- Opening Delimiter -

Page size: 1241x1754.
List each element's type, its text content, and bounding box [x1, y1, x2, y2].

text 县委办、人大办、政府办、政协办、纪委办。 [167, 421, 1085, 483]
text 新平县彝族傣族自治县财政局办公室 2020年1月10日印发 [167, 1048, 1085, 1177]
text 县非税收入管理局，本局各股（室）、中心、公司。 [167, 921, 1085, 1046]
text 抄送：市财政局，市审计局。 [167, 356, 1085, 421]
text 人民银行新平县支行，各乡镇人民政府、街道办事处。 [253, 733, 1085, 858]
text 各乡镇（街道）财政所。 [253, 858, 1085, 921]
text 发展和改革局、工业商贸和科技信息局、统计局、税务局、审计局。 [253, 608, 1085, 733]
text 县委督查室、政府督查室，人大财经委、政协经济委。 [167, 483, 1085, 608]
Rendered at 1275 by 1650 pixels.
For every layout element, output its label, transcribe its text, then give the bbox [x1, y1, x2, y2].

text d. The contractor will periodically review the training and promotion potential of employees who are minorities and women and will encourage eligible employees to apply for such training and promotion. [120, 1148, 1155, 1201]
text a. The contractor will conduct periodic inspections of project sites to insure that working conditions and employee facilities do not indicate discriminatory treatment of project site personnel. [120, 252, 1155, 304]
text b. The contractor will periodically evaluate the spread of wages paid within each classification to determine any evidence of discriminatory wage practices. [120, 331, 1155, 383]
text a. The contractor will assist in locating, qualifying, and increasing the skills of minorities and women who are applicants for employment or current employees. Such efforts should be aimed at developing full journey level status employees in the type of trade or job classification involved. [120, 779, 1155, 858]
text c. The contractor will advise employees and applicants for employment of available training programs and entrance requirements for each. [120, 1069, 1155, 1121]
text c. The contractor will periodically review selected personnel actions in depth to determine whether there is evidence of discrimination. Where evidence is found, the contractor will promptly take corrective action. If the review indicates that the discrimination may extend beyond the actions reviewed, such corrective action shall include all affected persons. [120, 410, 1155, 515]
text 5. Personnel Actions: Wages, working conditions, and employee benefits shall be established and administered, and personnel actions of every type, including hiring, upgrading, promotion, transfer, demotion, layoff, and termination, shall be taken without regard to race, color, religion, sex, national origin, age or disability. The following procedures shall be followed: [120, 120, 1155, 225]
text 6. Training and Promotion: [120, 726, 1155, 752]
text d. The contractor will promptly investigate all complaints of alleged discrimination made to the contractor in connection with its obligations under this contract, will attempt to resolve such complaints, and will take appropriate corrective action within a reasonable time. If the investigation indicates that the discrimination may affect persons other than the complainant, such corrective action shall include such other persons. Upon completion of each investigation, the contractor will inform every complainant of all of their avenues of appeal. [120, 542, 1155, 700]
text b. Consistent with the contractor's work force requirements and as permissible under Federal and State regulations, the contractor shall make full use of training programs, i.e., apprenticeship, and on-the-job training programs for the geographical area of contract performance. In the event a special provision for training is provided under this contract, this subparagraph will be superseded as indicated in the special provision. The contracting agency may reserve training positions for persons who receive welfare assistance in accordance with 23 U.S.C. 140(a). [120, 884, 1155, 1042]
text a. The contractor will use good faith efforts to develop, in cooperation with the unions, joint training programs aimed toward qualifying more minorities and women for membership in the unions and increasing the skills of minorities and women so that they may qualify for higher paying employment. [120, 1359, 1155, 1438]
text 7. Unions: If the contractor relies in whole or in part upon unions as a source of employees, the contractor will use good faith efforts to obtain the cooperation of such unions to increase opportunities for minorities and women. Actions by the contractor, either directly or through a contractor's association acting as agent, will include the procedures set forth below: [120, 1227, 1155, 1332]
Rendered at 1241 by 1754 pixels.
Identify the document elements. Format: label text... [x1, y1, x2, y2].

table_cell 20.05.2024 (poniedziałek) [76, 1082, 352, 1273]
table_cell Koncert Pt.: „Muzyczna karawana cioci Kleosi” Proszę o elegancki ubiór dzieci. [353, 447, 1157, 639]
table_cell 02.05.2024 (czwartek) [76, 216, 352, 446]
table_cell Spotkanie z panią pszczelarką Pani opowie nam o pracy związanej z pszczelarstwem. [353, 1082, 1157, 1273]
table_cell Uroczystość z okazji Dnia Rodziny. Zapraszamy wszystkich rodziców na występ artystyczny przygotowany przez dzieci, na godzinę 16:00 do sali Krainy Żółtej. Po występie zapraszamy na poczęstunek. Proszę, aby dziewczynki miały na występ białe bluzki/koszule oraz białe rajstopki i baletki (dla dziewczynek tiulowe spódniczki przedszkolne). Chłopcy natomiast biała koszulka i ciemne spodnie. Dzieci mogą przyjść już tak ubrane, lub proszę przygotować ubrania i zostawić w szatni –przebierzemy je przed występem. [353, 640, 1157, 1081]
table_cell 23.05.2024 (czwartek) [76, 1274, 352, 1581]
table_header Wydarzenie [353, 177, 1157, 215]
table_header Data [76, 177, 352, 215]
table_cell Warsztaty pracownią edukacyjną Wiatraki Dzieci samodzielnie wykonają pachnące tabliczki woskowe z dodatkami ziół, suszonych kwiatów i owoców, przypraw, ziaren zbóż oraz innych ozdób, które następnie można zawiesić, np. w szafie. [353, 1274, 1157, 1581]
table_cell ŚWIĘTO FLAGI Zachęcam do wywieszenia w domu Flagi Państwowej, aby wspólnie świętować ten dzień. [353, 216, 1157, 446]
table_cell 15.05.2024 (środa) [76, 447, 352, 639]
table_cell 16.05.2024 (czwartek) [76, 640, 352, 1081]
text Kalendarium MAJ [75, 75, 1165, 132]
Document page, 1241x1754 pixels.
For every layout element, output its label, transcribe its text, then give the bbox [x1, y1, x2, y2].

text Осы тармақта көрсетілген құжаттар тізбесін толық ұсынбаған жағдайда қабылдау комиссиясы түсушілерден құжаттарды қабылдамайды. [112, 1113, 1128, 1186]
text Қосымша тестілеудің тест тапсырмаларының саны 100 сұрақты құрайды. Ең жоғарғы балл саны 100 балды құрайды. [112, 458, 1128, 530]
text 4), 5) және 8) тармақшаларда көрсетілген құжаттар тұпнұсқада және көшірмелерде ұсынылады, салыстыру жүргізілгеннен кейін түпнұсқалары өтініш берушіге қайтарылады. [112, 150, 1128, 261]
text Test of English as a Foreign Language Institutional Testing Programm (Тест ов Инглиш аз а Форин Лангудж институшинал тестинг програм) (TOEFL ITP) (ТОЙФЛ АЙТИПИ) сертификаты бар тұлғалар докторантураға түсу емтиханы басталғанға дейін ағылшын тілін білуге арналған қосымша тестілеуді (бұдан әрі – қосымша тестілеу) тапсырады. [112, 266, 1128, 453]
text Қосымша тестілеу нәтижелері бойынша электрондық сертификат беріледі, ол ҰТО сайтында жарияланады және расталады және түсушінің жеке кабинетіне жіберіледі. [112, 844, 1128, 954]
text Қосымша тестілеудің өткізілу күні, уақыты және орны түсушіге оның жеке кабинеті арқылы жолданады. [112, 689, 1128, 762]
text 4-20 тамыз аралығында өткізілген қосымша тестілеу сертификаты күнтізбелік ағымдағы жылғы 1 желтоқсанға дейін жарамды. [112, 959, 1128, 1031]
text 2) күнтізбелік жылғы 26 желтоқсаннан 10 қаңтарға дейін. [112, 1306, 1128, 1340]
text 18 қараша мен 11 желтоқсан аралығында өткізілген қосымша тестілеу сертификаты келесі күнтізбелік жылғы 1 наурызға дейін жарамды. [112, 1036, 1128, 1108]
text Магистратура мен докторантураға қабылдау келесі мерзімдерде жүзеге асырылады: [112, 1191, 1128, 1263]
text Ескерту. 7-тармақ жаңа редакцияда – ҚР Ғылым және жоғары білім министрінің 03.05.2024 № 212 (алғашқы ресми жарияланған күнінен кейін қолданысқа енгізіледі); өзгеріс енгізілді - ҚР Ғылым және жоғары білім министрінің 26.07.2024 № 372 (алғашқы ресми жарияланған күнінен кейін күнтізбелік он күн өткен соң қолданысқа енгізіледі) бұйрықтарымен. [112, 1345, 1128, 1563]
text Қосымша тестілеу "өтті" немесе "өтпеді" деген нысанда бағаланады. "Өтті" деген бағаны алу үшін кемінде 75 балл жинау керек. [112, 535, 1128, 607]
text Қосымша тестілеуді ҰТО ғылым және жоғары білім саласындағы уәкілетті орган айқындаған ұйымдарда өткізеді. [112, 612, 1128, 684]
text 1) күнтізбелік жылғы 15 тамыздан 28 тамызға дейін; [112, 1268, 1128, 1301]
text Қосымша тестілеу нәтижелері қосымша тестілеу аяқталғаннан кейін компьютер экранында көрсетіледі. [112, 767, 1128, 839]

- Closing Delimiter -

Task instructions: In the material above, please count the lines that hold the word "жарамды" and answer with only that number.

Task solution: 2